Her uncle William had been at the center of the development of the Abolitionist Movement in Baltimore for decades, and was an active contributor to the publishing of writings in support of the Movement. His house was a frequent location for meetings with other central figures of the growing Abolitionist Movement, such as Willian Lloyd Garrison. One of William’s sons, a cousin of Frances Harper, was also involved in the Abolitionist Movement and a public speaker on this issue. He would later facilitate her introduction to abolitionists in the Northeast (Washington, 2015). But another influence on the life of the young Frances Harper was the work of women writers and poets, and public speakers in the Abolitionist Movement, such as Jarena Lee, Zilpha Elaw, and Elizabeth Margaret Chandler (Washington, 2015, p. 69). Even as a young child, she was brought into contact with the work and persons of women who were able to publicly declare their ideas about slavery, racism, and gender.

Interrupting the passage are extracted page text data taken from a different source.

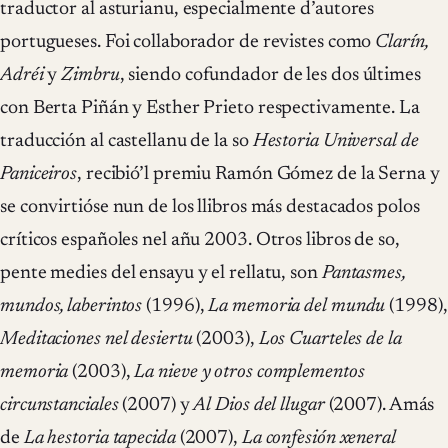
traductor al asturianu, especialmente d’autores
portugueses. Foi collaborador de revistes como
Clarín,
Adréi
y
Zimbru
, siendo cofundador de les dos últimes
con Berta Piñán y Esther Prieto respectivamente. La
traducción al castellanu de la so
Hestoria Universal de
Paniceiros
, recibió’l premiu Ramón Gómez de la Serna y
se convirtióse nun de los llibros más destacados polos
críticos españoles nel añu 2003. Otros libros de so,
pente medies del ensayu y el rellatu, son
Pantasmes,
mundos, laberintos
(1996),
La memoria del mundu
(1998),
Meditaciones nel desiertu
(2003),
Los Cuarteles de la
memoria
(2003),
La nieve y otros complementos
circunstanciales
(2007) y
Al Dios del llugar
(2007). Amás
de
La hestoria tapecida
(2007),
La confesión xeneral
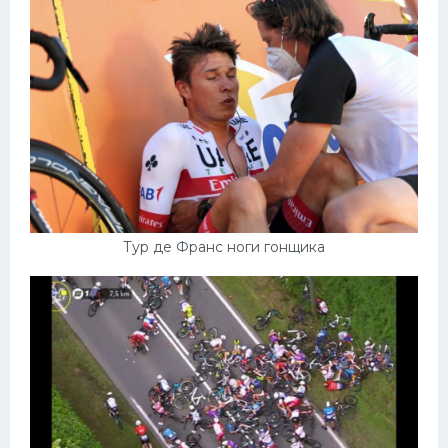
Тур де Франс ноги гонщика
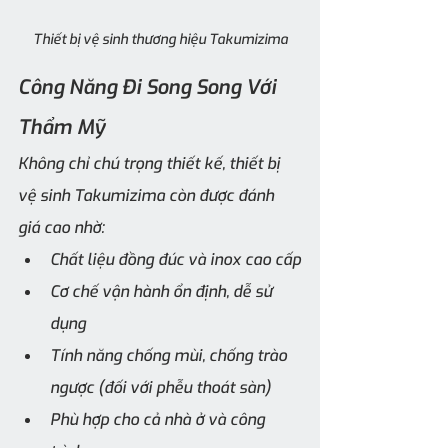
Thiết bị vệ sinh thương hiệu Takumizima
Công Năng Đi Song Song Với 
Thẩm Mỹ
Không chỉ chú trọng thiết kế, thiết bị 
vệ sinh Takumizima còn được đánh 
giá cao nhờ:
Chất liệu đồng đúc và inox cao cấp
Cơ chế vận hành ổn định, dễ sử 
dụng
Tính năng chống mùi, chống trào 
ngược (đối với phễu thoát sàn)
Phù hợp cho cả nhà ở và công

This publicity was at odds with the prevailing gender social norms whereby women were expected to be silent in public gatherings where men were present, and not engage in public speaking to an audience comprised of both men and women. This early exposure to women writers, poets, and speakers was definitely important to the young Frances Harper’s sense of what was possible. She would go on to be only one of several Black women to speak regularly as part of the Abolitionist Movement (Peterson, 1995).